== DOCUMENT SECTION ==

---

Image: Melanie van Leeuwen via Unsplash

Why are we called ‘WikiTribune’?

You asked — here’s our answer

We’ve had a really interesting response to the name WikiTribune. In some parts of the world, ‘tribune’ is a well-known name element for newspapers, alongside options like Courier, Times, Post, and Daily.

However, in other parts of the world, it’s not so well known — and people aren’t quite sure how to pronounce it, either.

So why did we go for WikiTribune, when we could have picked something a little easier to understand? Well, ‘tribune’ actually has a really interesting history, and one we think fits well with our ethos.

But first, to the obvious: why WikiTribune?

Emphasising our heritage

When evaluating a new idea, people tend to look to the track record of the person or company presenting it, to predict if it’s likely to be a success. If you’re being pitched by Mark Zuckerberg, you’re more likely to believe in his idea than if the same one were presented by a random person in the street — or someone with a reputation for failed projects.

So for us, it’s important to establish upfront that WikiTribune is a project by Jimmy Wales, founder of Wikipedia and well-known advocate for internet innovation. We’re not affiliated with Wikipedia, but the wiki world is in our DNA, and that’s important to get across.

‘Wiki’ also highlights the community aspect of the publication: it’s not just a paper, it’s a collaboratively edited paper. A news wiki.

So far, so obvious.

But why Tribune? Outside journalism, it’s a rare word, only really spotted in classicist and academic circles. But it’s also one with a fascinating history of democracy and rights, that we believe embodies everything we’re trying to do.

Over to the Romans

The Oxford English Dictionary tells us that ‘tribune’ came from Middle English ‘tribunus’, which meant the head of a tribe. In ancient Rome, a tribune was chosen to represent the best interests of the group.

---

== Stored data ==

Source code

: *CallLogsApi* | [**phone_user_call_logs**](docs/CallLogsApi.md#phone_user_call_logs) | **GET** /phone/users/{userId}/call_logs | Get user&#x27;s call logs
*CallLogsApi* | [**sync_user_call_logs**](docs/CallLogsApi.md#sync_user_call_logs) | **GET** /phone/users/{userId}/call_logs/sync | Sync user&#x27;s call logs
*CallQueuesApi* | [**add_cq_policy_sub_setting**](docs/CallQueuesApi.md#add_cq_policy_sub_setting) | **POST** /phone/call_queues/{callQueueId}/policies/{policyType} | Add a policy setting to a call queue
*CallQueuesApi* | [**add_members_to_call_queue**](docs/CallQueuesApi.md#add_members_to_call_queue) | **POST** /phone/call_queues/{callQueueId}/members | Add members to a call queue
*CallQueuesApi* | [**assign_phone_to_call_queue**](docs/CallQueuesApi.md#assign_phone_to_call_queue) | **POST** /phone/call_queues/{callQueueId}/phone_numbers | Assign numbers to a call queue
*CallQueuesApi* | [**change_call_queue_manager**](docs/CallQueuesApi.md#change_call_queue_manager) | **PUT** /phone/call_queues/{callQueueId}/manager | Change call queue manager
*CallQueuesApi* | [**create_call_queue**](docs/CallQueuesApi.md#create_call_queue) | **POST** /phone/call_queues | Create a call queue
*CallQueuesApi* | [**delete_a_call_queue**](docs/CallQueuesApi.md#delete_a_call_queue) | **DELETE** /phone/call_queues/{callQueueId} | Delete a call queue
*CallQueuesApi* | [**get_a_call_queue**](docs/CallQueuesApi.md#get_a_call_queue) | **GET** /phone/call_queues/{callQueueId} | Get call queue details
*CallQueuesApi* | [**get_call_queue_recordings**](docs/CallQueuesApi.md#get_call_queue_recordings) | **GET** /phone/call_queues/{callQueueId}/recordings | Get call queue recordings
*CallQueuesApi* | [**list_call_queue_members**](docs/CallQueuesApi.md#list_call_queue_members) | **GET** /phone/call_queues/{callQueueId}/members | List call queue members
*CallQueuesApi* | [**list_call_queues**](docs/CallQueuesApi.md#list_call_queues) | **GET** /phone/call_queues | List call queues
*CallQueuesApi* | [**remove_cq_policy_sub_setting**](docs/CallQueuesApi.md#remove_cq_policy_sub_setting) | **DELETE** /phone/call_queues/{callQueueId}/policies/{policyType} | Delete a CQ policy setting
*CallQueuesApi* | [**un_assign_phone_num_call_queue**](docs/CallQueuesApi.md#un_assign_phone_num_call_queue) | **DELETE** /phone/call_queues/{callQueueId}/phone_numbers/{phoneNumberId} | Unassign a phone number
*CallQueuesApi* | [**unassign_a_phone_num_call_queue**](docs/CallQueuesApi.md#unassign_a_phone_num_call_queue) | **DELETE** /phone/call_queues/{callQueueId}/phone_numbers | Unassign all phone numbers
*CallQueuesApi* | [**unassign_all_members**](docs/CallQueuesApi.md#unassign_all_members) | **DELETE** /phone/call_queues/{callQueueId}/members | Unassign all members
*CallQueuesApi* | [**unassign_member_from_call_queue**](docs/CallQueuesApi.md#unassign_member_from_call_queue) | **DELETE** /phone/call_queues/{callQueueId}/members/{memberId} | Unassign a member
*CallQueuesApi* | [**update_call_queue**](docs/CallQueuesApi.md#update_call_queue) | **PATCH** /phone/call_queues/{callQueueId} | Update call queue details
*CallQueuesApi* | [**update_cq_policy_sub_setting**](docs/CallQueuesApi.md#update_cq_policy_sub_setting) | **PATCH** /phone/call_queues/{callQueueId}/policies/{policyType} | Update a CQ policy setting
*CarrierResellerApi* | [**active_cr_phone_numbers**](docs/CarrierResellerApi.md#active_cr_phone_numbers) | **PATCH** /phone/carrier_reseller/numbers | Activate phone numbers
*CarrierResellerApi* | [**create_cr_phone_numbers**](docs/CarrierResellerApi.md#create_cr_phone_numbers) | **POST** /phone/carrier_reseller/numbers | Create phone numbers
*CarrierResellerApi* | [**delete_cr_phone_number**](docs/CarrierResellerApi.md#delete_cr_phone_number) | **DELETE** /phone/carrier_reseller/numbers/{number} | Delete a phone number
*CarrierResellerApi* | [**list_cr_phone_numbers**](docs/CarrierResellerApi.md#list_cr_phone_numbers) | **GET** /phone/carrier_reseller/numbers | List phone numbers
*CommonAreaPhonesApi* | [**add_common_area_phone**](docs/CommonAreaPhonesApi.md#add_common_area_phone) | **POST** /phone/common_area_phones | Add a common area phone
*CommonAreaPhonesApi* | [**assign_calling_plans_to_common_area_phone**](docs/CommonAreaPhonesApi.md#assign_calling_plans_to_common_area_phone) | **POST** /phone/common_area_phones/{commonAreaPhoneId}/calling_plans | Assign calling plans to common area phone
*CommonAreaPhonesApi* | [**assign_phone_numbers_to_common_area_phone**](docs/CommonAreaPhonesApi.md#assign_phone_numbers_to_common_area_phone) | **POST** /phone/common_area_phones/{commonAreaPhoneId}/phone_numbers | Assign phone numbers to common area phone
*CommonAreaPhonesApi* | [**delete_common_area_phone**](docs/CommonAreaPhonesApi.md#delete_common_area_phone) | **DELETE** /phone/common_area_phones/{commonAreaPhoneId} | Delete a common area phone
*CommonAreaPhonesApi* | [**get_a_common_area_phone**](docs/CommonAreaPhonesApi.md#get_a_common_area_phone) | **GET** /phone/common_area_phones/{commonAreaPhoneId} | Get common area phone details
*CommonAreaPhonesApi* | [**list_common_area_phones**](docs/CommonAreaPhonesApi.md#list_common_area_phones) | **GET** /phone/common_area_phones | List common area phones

---

== PROBLEM DETAILS ==
Could you pick up the piece on the WikiTribune name right after its last sentence and keep it going?

== RESPONSE AREA ==
Known as the tribunes of the plebeians (or plebs: a word for the general public), these officers of the Roman Republic championed the people’s rights to the aristocratic ruling class.

Polybius, a Greek observer of the Roman Republic, wrote that “the tribunes are always obliged to act as the people decree and to pay every attention to their wishes.”

The parallels to the ideals of journalism are clear. Speaking truth to power, representing the voice of the people, and driving out darkness by shining a light on the truth. A free press is the tribune of the people.

At WikiTribune, we’re here to change the public’s perception of journalism. Like our Roman Republican namesake, our mission is to act on your behalf — not to kowtow to the interests of advertisers or investors.

The word ‘tribune’ also connotes a pulpit-style speaking platform. This aligns with our mission of empowering readers to become active participants in the creation and distribution of news. Our pulpit is a platform, and you’re all invited to speak.

Other names we considered

WikiTribune was not named by a glossy branding agency, but by Jimmy. He considered using his own name, in the style of the Huffington Post, but decided “Wales Post” was “likely to be mistaken for a local news site about Cardiff.”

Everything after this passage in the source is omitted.